Ramsey will be restricted to simple, individual drills and will not take snaps with the full offense as the club’s training staff tries to prevent him from aggravating his injured right foot. However, Brunell will participate fully and would seem to have an early advantage in Gibbs’ open competition.

Then again, considering the large number of his new teammates who won’t be practicing this weekend, Brunell may not have much opportunity to show Gibbs what he can do.

In addition to Ramsey, at least 10 key veterans will miss camp or be restricted to simple conditioning work. Wide receiver Laveranues Coles (toe), tackle Chris Samuels (shoulder), running back Trung Canidate (foot), center Larry Moore (foot) and nose tackle Brandon Noble (knee) are rehabilitating injuries and will not practice. Guard Derrick Dockery, wide receiver Darnerien McCants and defensive tackle Jermaine Haley are nursing shoulder injuries and may participate sparingly. Defensive end Renaldo Wynn and new punter Tom Tupa, meanwhile, will be attending the NFL Players’ Association annual meeting in Hawaii.

With a depleted roster, Gibbs’ first practice as Redskins coach in 12 years might not look like much.

“We may have to go at a slower pace,” he said. “We’re probably going to be real short at some positions, the skill positions in particular. So we’ll probably have to go easy.”

One player who is expected to be in uniform is linebacker LaVar Arrington. Arrington has filed a grievance with the league, claiming the Redskins shortchanged him $6.5million on the contract extension he signed in December, but he said he will not let it interfere with his football preparation.

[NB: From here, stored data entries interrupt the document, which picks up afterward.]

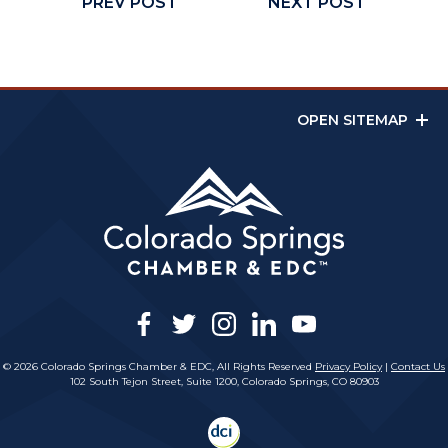
PREV POST
NEXT POST
OPEN SITEMAP
facebook
twitter
instagram
linkedin
youtube
© 2026 Colorado Springs Chamber & EDC, All Rights Reserved
Privacy Policy
|
Contact Us
102 South Tejon Street, Suite 1200, Colorado Springs, CO 80903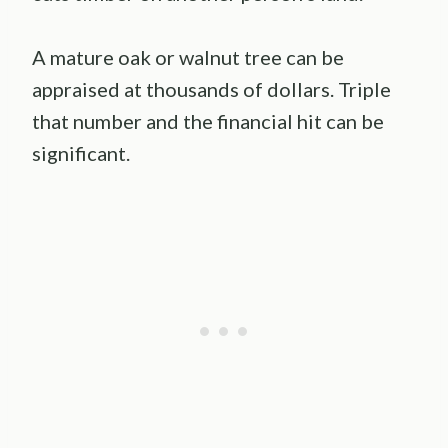
A mature oak or walnut tree can be
appraised at thousands of dollars. Triple
that number and the financial hit can be
significant.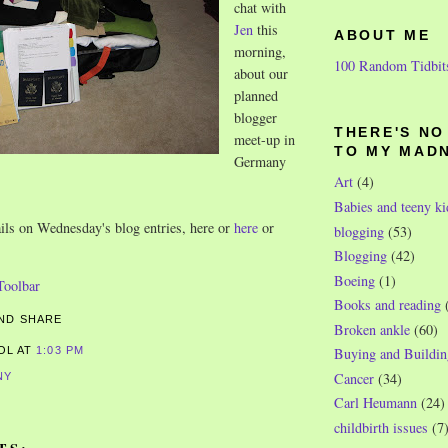
chat with
Jen
this
ABOUT ME
morning,
100 Random Tidbit
about our
planned
blogger
THERE'S N
meet-up in
TO MY MAD
Germany
Art
(4)
Babies and teeny ki
ails on Wednesday's blog entries, here or
here
or
blogging
(53)
Blogging
(42)
Boeing
(1)
Books and reading
Broken ankle
(60)
ROL
AT
1:03 PM
Buying and Buildin
Cancer
(34)
NY
Carl Heumann
(24)
childbirth issues
(7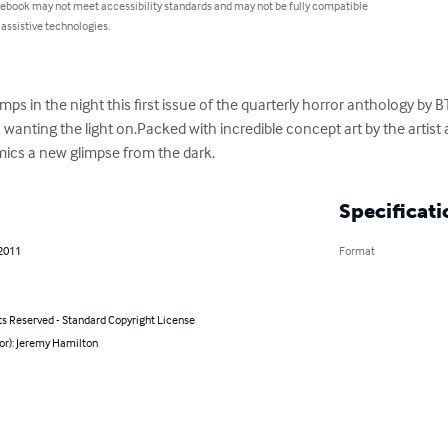
 ebook may not meet accessibility standards and may not be fully compatible
 assistive technologies.
s in the night this first issue of the quarterly horror anthology by BT
wanting the light on.Packed with incredible concept art by the artist an
mics a new glimpse from the dark.
Specificati
 2011
Format
ts Reserved - Standard Copyright License
or): Jeremy Hamilton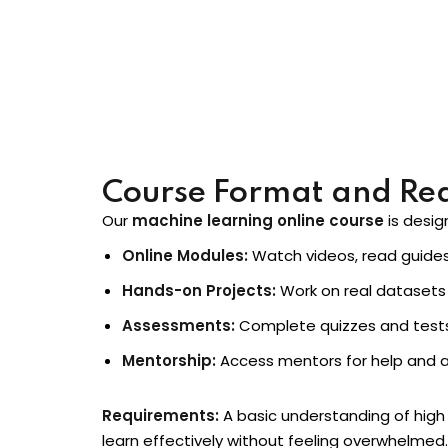
This course gives you skills you can use imme
Course Format and Re
Our
machine learning online course
is desig
Online Modules:
Watch videos, read guides,
Hands-on Projects:
Work on real datasets 
Assessments:
Complete quizzes and tests
Mentorship:
Access mentors for help and a
Requirements:
A basic understanding of high 
learn effectively without feeling overwhelmed.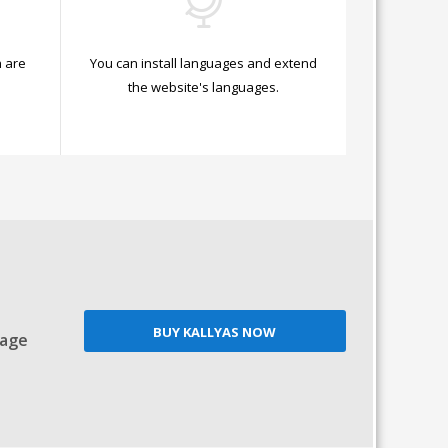
 are
You can install languages and extend
.
the website's languages.
BUY KALLYAS NOW
Page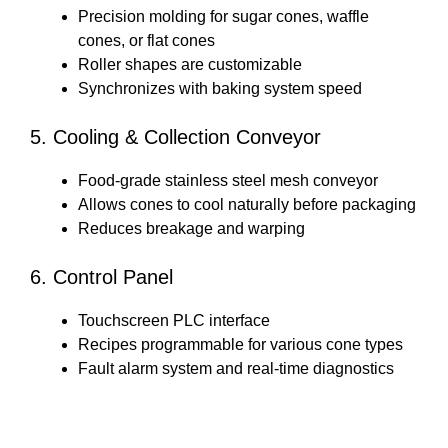
Precision molding for sugar cones, waffle
cones, or flat cones
Roller shapes are customizable
Synchronizes with baking system speed
5. Cooling & Collection Conveyor
Food-grade stainless steel mesh conveyor
Allows cones to cool naturally before packaging
Reduces breakage and warping
6. Control Panel
Touchscreen PLC interface
Recipes programmable for various cone types
Fault alarm system and real-time diagnostics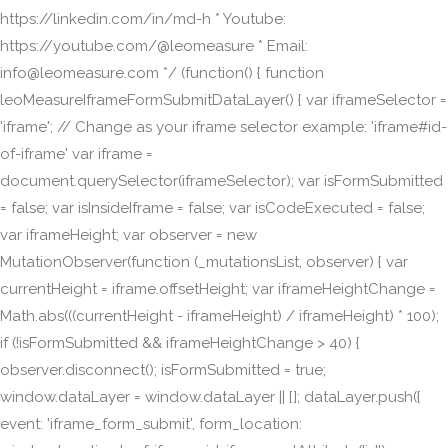
https://linkedin.com/in/md-h * Youtube:
https://youtube.com/@leomeasure * Email:
info@leomeasure.com */ (function() { function
leoMeasureIframeFormSubmitDataLayer() { var iframeSelector =
'iframe'; // Change as your iframe selector example: 'iframe#id-
of-iframe' var iframe =
document.querySelector(iframeSelector); var isFormSubmitted
= false; var isInsideIframe = false; var isCodeExecuted = false;
var iframeHeight; var observer = new
MutationObserver(function (_mutationsList, observer) { var
currentHeight = iframe.offsetHeight; var iframeHeightChange =
Math.abs(((currentHeight - iframeHeight) / iframeHeight) * 100);
if (!isFormSubmitted && iframeHeightChange > 40) {
observer.disconnect(); isFormSubmitted = true;
window.dataLayer = window.dataLayer || []; dataLayer.push({
event: 'iframe_form_submit', form_location: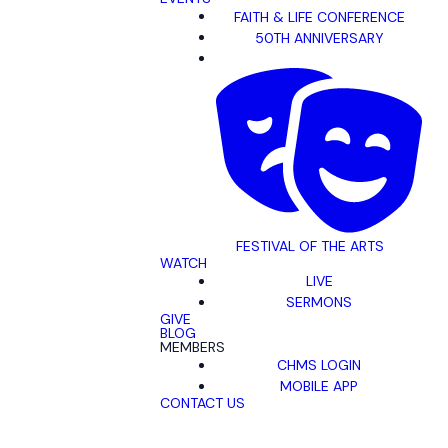
FAITH & LIFE CONFERENCE
50TH ANNIVERSARY
FESTIVAL OF THE ARTS
WATCH
LIVE
SERMONS
GIVE
BLOG
MEMBERS
CHMS LOGIN
MOBILE APP
CONTACT US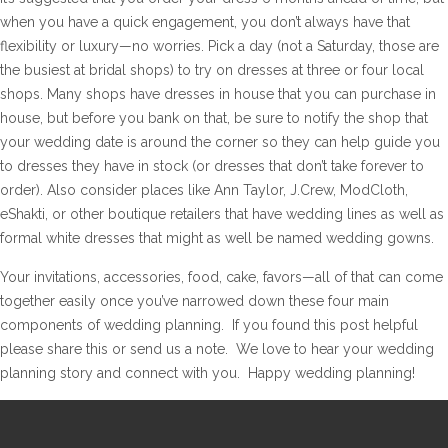
when you have a quick engagement, you don’t always have that
flexibility or luxury—no worries. Pick a day (not a Saturday, those are
the busiest at bridal shops) to try on dresses at three or four local
shops. Many shops have dresses in house that you can purchase in
house, but before you bank on that, be sure to notify the shop that
your wedding date is around the corner so they can help guide you
to dresses they have in stock (or dresses that don’t take forever to
order). Also consider places like Ann Taylor, J.Crew, ModCloth,
eShakti, or other boutique retailers that have wedding lines as well as
formal white dresses that might as well be named wedding gowns.
Your invitations, accessories, food, cake, favors—all of that can come
together easily once you’ve narrowed down these four main
components of wedding planning. If you found this post helpful
please share this or send us a note. We love to hear your wedding
planning story and connect with you. Happy wedding planning!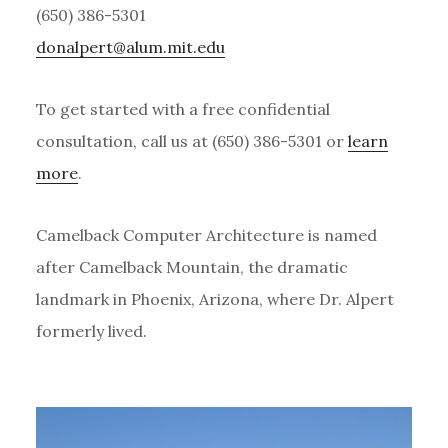
(650) 386-5301
ude.tim.mula@treplanod
To get started with a free confidential
consultation, call us at (650) 386-5301 or
learn
more
.
Camelback Computer Architecture is named
after Camelback Mountain, the dramatic
landmark in Phoenix, Arizona, where Dr. Alpert
formerly lived.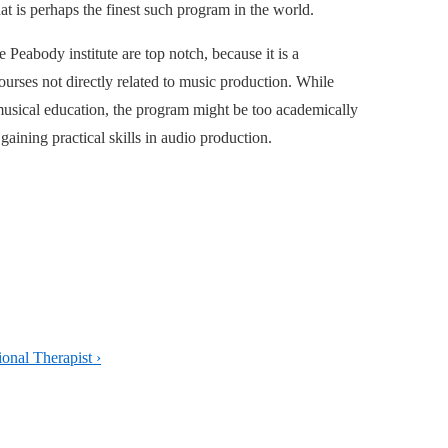
at is perhaps the finest such program in the world.
 Peabody institute are top notch, because it is a
ourses not directly related to music production. While
 musical education, the program might be too academically
 gaining practical skills in audio production.
onal Therapist ›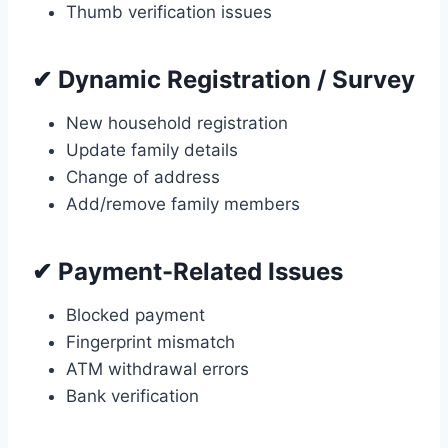
Thumb verification issues
✔ Dynamic Registration / Survey
New household registration
Update family details
Change of address
Add/remove family members
✔ Payment-Related Issues
Blocked payment
Fingerprint mismatch
ATM withdrawal errors
Bank verification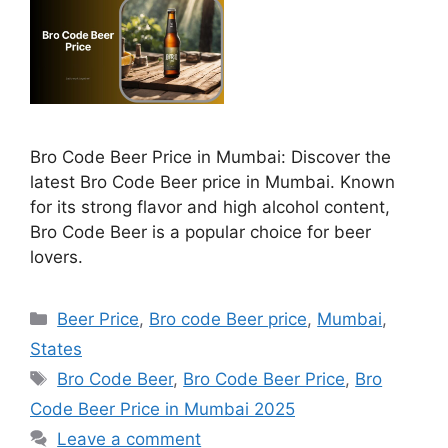
Bro Code Beer Price in Mumbai: Discover the
latest Bro Code Beer price in Mumbai. Known
for its strong flavor and high alcohol content,
Bro Code Beer is a popular choice for beer
lovers.
Categories
Beer Price
,
Bro code Beer price
,
Mumbai
,
States
Tags
Bro Code Beer
,
Bro Code Beer Price
,
Bro
Code Beer Price in Mumbai 2025
Leave a comment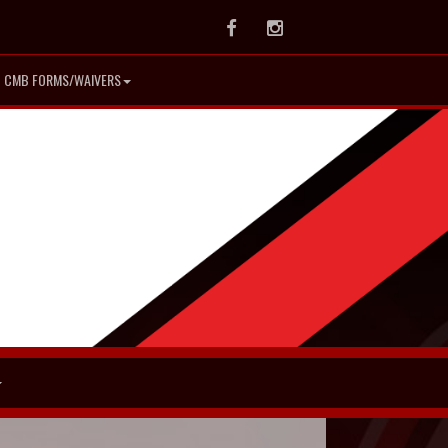
Facebook
Instagram
CMB FORMS/WAIVERS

“I expect LaVar [at minicamp],” Gibbs said. “I don’t think there’s anything there about him not participating. … It doesn’t affect football, so he’s going full speed ahead.”

Camp officially begins with practice Friday afternoon at Redskin Park, but perhaps the most important session will be tomorrow night when Gibbs conducts his first full team meeting.

Since his hiring in January, Gibbs has managed to speak with only about 20 percent of his players. Tomorrow night’s meeting will provide the coach with his first real opportunity to get his message across to his players, many of whom were teenagers the last time Gibbs coached in the NFL.

Much has changed since 1992, but Gibbs believes some things remain the same, most notably the importance of veteran locker room leadership. He plans to speak directly about that point tomorrow night and hopes several team leaders emerge in due time.

“Everybody said to me you can’t establish a core group of players [in today’s NFL]. I don’t think that’s true,” Gibbs said. “I’ve done my homework on it, and I think you can. I’m going to tell them what I’m going to look for if somebody wants to be a core group Redskin and be a part of our group for a long time.”

Gibbs referred to the days when longtime Redskins like Art Monk and Joe Jacoby set the example for their teammates by attending all voluntary meetings and workouts and teaching younger players how to act as professionals.

“We’re going to try to go back and recreate all that, to find the guys that are Redskins,” he said.

As for this weekend’s practices, Gibbs plans to keep things simple and focus on the basics as the club begins its formal offseason program.

“We want to start teaching — on offense, defense and special teams,” he said. “When we start practice, it’s going to be special teams, because that’s a real core group of what we do. … This will be a real teaching thing.”

Notes — Linebacker Greg Favors, whom the Redskins had expressed some interest in acquiring, signed a three-year contract with the Jacksonville Jaguars yesterday. Favors visited Redskin Park this month, but the club never came close to signing him. …

Gibbs is contemplating how much of training camp he wants to make open to the public this summer. Camp will open at Redskin Park in late July, and although fans were allowed to attend every practice last year, Gibbs said he may close some sessions to the public.